Um processo rápido. "Depois de uma série de oradores (...) [num comício no Porto], é a vez de Mário Soares, que demonstra os seus dons de orador", escreveu Jean Daniel, a 4 de novembro de 1974. "Desafio qualquer pessoa a não sentir um arrepio ao ouvir um discurso que comece assim: "Camaradas (desde logo, o timbre impõe um silêncio que o orador aproveita plenamente), camaradas (silêncio de novo), neste momento (silêncio), pela primeira vez desde há 13 anos, não há balas disparadas por espingardas em nenhum território onde há forças portuguesas. Acabamos de receber a confirmação do cessar-fogo em Angola" (Fotobiografia). Tantos anos após a frase de Salazar "para Angola, rapidamente e em força", e de oito mil portugueses e um sem-número de africanos mortos, a paz chegava aos três teatros de guerra.

"Eu tenho responsabilidades no arranque da descolonização, que não enjeito", assumirá Soares. "Mas não tenho nenhumas na aplicação dos tratados de independência. Nessa altura, não tive qualquer responsabilidade efetiva na matéria" (O Futuro Será o Socialismo Democrático). No fundo, "nunca me passou pela cabeça que se fizesse uma descolonização com a rapidez com que se concretizou. (...) Muito menos em Cabo Verde, em São Tomé ou em Timor" (Ditadura e Revolução). O pior foi Angola. "Quando cheguei [ao Alvor, em janeiro de 1975], percebi que os dados estavam lançados e o jogo, praticamente, feito. Eu trabalhara muito para a realização daquela conferência, falara com Agostinho Neto, com Holden Roberto e com Jonas Savimbi. Era necessário pô-los em contacto para, em conjunto, procurarmos uma solução." Mas, nesse dia, "percebi que a visão dominante, naquela sala, era pró-MPLA. Os outros dois movimentos deixaram-se colocar, talvez pela força inelutável das coisas, numa posição secundária" (idem).
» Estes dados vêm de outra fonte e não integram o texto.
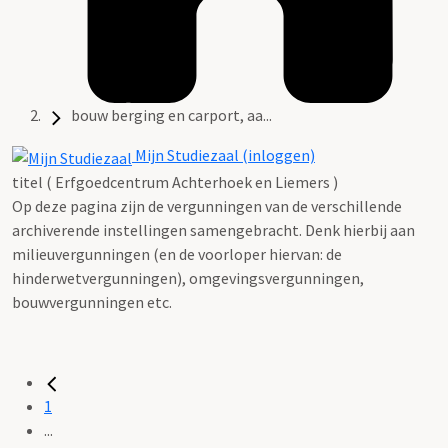
bouw berging en carport, aa...
Mijn Studiezaal (inloggen)
titel ( Erfgoedcentrum Achterhoek en Liemers )
Op deze pagina zijn de vergunningen van de verschillende
archiverende instellingen samengebracht. Denk hierbij aan
milieuvergunningen (en de voorloper hiervan: de
hinderwetvergunningen), omgevingsvergunningen,
bouwvergunningen etc.
1
...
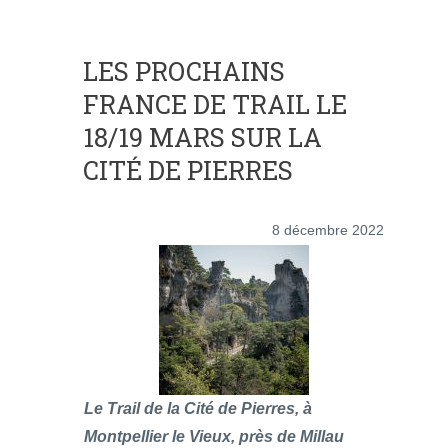
LES PROCHAINS
FRANCE DE TRAIL LE
18/19 MARS SUR LA
CITÉ DE PIERRES
8 décembre 2022
Le Trail de la Cité de Pierres, à
Montpellier le Vieux, près de Millau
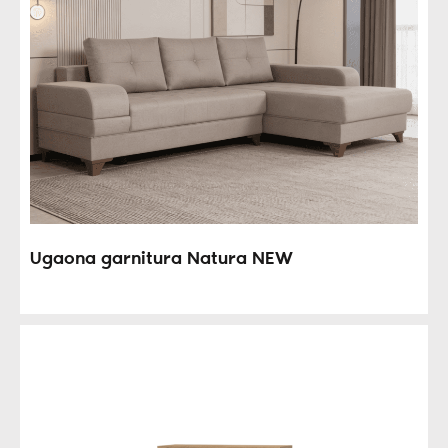
Ugaona garnitura Natura NEW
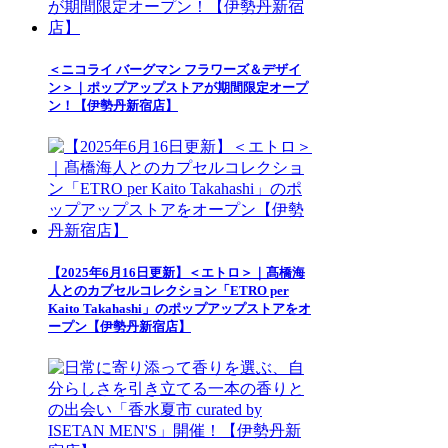
＜ニコライ バーグマン フラワーズ＆デザイ
ン＞｜ポップアップストアが期間限定オープ
ン！【伊勢丹新宿店】
【2025年6月16日更新】＜エトロ＞｜髙橋海
人とのカプセルコレクション「ETRO per
Kaito Takahashi」のポップアップストアをオ
ープン【伊勢丹新宿店】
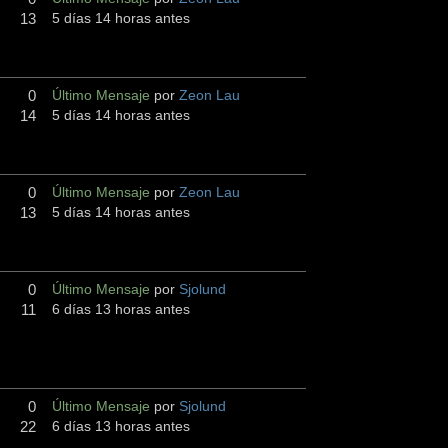
13
5 días 14 horas antes
0
Último Mensaje
por
Zeon Lau
14
5 días 14 horas antes
0
Último Mensaje
por
Zeon Lau
13
5 días 14 horas antes
0
Último Mensaje
por
Sjolund
11
6 días 13 horas antes
0
Último Mensaje
por
Sjolund
22
6 días 13 horas antes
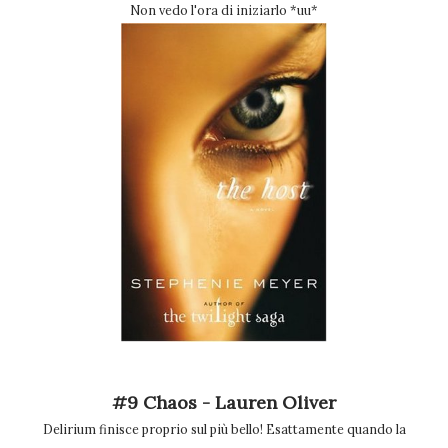
Non vedo l'ora di iniziarlo *uu*
#9 Chaos - Lauren Oliver
Delirium finisce proprio sul più bello! Esattamente quando la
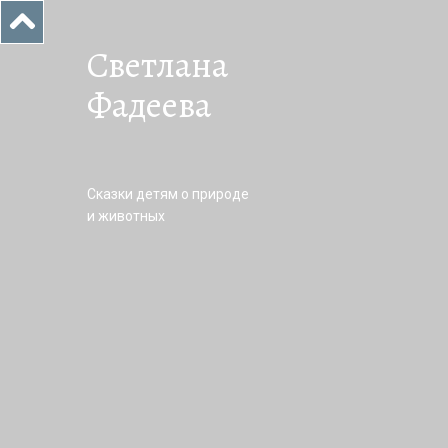
Светлана
Фадеева
Сказки детям о природе
и животных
Após assinarem o acordo (e antes da independência) começa a guerra civil e "Angola entrou numa espiral de violência" (Um Político Assume-se).

Em O 25 de Abril Visto da História, livro de 1976, José António Saraiva recapitulava: "Temos assim que o PS começa, diretamente, através do seu secretário-geral Mário Soares, por desempenhar um papel preponderante na descolonização, é depois ultrapassado e acaba - claramente já marginalizado - a condenar de modo explícito a forma como decorria a evolução dos acontecimentos em Angola e a posição da parte portuguesa" - a alcunha do alto-comissário Rosa Coutinho seria "o almirante vermelho".

"Você vendeu Angola e Moçambique!", foram-lhe gritando depois os retornados, embora Soares lembrasse sempre que foi no seu primeiro governo que se fez "um esforço extraordinário, na altura em que o País recebia cinco mil refugiados diários, para minorar a situação dos desalojados e o impacto negativo que poderiam ter na sociedade portuguesa" (O Futuro Será o Socialismo Democrático) - e concluía, nesse ano de 1979, que já não havia "um problema de retornados". Décadas depois, mantinha a mesma leitura. "A descolonização - feita num ano e meio - foi das políticas mais difíceis e controversas do pós-Revolução dos Cravos. Portugal recebeu, em poucos meses, cerca de oitocentos mil retornados, regressados à pressa das colónias, onde deixaram tudo: profissões, haveres, empresas, esperanças de vida. Mas não houve aqui um fenómeno correspondente ao dos pieds noirs franceses, regressados da Argélia, que tantas perturbações sociopolíticas causaram. Os portugueses que regressaram foram reintegrados, com relativa facilidade" (Um Político Assume-se).